I was sitting in a traffic jam recently, surrounded by a crush of newer-model cars, when I spied an old bus crammed with commuters. They fought for space with scary-looking compressed natural gas tanks and an engine hatch noisily banging at every shunt forward.
My cab was hardly a Rolls Royce but it felt like it compared with that bus.
A speaker at last month’s Yangon Heritage Trust conference said the city’s planners faced a tough decision on transport, and in particular whether to promote either public or private transport. As I sat trying to count the number of passengers on the bus, which was surrounded by newly imported vehicles carrying at most two passengers, it felt that the choice had already been made: the winner was private transport.
But is this going to be a decision the regional and central governments regret? Would they, like me, start to wish they could wind back the clock to before September 2011, when they first announced the overage car import substitution program, and instead focus on public transport?
Since that day in September, car owners and buyers have been on a non-stop rollercoaster ride, with price rises and falls determined by new Directorate of Road Transport announcements. But one constant in the quickly changing automotive landscape has been the conditions faced by people catching the bus – rusty seats, cramped confines, shouting conductors and dangerous drivers. And despite the apparent privatisation of the circle train line, there seems to have been little progress on revitalising what could be the important first piece in Yangon’s mass transit jigsaw.
Nearly everybody likes cheaper cars, and there is a strong argument for making them even cheaper. But surely it would have been better to address the needs of the majority and fix the many flaws in the public transport network – if you could call it that – before embarking on a plan to help relatively wealthy private commuters.
The place to start must be the bus networks: In the past months the government has talked about establishing public companies to run the bus and taxi networks but I say there’s nothing wrong with the public sector running the bus lines, provided they are properly managed.

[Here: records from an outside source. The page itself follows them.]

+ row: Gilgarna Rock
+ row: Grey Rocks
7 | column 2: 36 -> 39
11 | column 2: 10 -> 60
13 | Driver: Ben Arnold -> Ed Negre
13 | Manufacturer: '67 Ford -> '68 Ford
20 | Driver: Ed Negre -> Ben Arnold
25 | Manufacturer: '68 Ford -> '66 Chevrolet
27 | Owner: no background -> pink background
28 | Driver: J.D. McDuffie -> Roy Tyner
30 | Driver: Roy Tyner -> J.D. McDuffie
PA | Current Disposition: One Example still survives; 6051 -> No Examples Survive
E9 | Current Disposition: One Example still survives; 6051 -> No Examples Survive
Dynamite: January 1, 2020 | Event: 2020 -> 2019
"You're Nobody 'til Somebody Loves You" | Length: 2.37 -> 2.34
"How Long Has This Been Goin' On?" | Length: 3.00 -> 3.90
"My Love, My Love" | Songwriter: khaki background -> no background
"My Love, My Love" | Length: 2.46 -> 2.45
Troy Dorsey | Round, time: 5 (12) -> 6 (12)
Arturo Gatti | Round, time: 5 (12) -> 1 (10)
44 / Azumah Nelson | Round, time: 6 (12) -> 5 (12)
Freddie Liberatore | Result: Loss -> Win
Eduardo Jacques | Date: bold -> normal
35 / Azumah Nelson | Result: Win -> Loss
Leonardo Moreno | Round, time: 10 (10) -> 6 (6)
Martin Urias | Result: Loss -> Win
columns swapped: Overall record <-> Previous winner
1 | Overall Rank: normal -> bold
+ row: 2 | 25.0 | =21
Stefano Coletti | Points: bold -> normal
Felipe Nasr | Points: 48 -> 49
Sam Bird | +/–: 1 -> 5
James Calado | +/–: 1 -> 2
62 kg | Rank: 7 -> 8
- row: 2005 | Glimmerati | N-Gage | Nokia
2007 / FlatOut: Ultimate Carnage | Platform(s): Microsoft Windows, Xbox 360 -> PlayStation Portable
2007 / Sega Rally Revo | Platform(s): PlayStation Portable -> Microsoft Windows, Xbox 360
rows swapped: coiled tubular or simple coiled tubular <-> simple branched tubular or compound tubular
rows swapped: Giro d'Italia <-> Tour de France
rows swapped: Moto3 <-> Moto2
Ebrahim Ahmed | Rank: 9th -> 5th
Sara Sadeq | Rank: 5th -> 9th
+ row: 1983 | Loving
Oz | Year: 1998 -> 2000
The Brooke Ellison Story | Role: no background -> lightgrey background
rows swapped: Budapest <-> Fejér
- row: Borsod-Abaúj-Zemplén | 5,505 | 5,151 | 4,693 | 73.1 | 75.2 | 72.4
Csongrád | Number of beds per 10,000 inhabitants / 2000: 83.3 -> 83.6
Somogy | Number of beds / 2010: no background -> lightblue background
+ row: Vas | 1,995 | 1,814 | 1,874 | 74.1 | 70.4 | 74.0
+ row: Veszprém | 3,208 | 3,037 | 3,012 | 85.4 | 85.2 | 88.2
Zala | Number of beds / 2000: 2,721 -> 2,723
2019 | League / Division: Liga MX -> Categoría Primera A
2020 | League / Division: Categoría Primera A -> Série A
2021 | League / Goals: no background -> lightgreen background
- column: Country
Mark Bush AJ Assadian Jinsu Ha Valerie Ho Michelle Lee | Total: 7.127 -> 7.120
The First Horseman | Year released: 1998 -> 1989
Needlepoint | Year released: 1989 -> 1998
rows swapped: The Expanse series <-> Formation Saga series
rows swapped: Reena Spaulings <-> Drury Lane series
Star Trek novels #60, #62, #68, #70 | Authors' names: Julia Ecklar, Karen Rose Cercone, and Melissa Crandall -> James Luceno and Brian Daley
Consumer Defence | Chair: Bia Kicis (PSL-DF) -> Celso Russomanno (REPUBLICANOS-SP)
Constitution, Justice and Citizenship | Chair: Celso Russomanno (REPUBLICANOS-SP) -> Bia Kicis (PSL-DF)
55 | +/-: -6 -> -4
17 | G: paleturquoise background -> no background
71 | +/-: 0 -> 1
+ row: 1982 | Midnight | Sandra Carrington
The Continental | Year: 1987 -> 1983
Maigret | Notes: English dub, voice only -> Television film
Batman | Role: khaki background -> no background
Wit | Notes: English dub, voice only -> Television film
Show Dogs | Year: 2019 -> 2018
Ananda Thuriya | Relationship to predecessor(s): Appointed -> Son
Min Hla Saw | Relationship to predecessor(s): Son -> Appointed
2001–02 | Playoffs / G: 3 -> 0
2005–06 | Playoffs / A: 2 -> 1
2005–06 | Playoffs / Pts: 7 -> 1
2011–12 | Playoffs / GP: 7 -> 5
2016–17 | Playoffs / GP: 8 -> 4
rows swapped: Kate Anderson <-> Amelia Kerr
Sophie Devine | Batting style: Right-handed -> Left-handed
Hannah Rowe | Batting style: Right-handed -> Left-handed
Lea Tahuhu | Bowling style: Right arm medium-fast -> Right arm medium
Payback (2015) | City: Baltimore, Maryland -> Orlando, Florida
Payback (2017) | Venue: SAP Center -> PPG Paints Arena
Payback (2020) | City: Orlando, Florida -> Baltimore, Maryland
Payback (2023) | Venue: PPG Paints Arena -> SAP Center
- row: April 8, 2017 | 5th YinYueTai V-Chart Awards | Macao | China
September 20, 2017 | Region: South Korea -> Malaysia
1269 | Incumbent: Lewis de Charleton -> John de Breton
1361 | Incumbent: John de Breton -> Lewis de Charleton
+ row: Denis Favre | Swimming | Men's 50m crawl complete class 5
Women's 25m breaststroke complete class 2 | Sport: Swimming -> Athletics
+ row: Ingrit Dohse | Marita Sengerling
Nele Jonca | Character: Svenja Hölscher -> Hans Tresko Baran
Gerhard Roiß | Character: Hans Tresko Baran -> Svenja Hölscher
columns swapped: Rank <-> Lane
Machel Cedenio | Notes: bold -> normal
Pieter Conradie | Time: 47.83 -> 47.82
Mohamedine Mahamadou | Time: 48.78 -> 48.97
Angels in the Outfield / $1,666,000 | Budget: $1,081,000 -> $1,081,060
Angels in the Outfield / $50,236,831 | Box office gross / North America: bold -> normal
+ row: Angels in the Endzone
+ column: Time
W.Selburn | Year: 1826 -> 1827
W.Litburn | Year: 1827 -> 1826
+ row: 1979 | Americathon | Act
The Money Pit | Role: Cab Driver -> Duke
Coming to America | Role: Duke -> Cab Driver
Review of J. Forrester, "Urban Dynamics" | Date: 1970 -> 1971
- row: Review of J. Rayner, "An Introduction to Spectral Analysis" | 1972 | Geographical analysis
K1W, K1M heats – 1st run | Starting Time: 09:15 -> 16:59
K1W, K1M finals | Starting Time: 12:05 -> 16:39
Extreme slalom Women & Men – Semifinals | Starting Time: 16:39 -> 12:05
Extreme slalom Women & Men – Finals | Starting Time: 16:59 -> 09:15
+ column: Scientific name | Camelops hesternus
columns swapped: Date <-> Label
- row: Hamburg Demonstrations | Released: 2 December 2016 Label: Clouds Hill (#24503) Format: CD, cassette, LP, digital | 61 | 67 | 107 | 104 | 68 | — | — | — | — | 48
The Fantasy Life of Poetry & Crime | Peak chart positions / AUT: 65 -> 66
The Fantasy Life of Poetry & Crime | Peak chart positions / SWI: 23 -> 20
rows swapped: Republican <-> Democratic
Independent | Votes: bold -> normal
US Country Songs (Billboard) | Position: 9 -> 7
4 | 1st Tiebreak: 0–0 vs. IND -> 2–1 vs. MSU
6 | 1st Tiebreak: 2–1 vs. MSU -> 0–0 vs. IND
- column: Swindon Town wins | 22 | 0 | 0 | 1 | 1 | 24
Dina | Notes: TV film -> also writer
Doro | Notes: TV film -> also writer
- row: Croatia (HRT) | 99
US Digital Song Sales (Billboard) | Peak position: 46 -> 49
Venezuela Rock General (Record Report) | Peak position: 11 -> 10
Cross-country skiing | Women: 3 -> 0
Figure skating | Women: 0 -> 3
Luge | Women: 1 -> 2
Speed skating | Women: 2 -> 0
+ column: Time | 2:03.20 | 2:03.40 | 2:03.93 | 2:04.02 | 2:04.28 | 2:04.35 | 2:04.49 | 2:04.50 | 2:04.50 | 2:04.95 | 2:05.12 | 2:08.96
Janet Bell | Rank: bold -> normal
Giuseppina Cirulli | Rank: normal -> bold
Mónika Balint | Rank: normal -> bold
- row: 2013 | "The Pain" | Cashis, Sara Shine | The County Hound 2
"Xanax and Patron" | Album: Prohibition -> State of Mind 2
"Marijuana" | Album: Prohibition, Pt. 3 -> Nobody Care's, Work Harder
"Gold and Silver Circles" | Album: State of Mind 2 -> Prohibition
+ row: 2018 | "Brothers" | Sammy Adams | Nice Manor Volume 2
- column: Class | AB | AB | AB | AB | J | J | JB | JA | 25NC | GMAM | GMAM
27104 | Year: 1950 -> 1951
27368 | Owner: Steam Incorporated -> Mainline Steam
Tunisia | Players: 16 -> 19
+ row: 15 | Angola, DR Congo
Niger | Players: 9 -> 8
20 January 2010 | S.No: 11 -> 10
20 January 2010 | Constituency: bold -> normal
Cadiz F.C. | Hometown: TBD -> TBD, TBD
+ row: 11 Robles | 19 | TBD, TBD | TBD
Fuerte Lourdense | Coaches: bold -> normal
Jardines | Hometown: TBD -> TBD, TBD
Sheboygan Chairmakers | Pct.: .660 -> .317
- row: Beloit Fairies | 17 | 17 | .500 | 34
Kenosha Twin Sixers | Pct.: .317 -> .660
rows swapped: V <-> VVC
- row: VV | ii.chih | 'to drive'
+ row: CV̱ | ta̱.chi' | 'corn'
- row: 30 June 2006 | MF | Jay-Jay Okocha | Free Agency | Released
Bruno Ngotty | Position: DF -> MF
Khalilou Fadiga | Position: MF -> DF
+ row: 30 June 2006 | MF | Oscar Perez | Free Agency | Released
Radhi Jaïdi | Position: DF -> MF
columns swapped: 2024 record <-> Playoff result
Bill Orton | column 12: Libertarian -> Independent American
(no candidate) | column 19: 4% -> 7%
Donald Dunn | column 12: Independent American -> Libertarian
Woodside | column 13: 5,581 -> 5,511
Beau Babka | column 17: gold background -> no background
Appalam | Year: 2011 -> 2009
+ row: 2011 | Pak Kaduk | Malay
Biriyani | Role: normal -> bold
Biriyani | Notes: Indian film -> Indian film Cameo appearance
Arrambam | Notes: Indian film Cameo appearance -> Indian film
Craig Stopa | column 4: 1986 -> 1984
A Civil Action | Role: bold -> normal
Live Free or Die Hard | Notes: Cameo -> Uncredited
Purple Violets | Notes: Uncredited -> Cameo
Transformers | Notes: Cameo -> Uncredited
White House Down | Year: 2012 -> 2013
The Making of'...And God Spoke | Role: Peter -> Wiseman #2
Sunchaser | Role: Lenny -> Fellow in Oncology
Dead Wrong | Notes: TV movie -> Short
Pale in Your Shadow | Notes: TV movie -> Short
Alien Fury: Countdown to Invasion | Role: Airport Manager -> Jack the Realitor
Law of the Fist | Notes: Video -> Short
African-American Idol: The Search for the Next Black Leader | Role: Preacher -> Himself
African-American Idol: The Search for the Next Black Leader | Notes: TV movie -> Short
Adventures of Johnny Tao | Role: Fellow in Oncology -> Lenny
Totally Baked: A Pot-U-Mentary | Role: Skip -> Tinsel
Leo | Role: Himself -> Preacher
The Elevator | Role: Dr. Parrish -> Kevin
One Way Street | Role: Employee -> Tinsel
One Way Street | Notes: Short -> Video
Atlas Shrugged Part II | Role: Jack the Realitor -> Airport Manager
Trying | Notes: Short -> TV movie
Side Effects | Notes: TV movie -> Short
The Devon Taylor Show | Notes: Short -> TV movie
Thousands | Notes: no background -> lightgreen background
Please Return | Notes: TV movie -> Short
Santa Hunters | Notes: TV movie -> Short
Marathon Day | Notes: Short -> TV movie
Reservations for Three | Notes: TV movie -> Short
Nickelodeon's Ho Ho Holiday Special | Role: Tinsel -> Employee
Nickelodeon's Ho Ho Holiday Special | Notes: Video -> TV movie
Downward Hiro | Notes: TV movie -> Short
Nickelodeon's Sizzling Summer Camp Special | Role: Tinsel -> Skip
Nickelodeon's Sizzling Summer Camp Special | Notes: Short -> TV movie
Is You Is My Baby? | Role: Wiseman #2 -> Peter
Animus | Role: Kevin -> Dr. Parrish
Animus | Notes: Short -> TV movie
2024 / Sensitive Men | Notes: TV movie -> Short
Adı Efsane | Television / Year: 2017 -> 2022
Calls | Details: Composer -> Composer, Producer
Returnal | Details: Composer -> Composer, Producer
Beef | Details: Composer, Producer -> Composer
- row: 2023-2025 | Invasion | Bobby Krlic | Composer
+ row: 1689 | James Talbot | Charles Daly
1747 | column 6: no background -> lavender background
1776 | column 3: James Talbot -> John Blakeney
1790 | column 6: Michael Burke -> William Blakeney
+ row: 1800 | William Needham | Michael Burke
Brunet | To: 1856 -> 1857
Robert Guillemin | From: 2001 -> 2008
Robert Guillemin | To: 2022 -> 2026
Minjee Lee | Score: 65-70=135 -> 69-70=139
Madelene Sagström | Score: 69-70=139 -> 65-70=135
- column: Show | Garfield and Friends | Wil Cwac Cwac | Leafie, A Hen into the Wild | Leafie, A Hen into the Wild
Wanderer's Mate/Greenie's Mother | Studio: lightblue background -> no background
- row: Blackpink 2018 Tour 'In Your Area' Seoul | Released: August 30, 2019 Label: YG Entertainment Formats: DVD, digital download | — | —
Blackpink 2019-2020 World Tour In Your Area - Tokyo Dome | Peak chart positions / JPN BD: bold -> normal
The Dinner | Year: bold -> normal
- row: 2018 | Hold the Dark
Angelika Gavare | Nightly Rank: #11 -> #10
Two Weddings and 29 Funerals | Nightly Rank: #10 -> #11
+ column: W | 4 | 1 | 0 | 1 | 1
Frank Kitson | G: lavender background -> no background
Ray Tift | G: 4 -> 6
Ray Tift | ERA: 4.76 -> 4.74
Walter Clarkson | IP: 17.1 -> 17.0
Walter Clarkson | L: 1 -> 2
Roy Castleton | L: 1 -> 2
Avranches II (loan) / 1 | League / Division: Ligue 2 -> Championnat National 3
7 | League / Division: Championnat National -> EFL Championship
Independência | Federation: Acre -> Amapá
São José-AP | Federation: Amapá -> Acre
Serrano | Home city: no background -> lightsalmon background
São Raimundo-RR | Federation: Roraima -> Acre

Alternatively, conduct a transparent tender process and select one private local or foreign company to run the network. Set realistic targets – and price limits – and if the company doesn’t meet them, fine it or take the contract back and award it to another firm.
Private companies dominate public transport at present and it’s clear to anybody who has watched a rusting hulk shoot through a red light or overtake on the wrong side of the road that the system is not working. The other day I saw something that highlighted the insanity of the current system – a conductor emptying a jug of urine onto the road as the bus was stopped at a downtown intersection, presumably because the driver and/or conductor do not have time to stop for toilet breaks.
The problem is competition: all the buses are and racing each other for passengers and putting lives at risk.
No, I say put the bulk of the network back in public hands. That way transport authorities can remove the incentives to break the law and also ensure that only licensed and competent drivers will be at the wheel.
A network in public hands can also keep prices low, which should be a critical component of any public transport strategy. If low-income earners cannot afford to catch a bus or train then the plan will have demonstrably failed.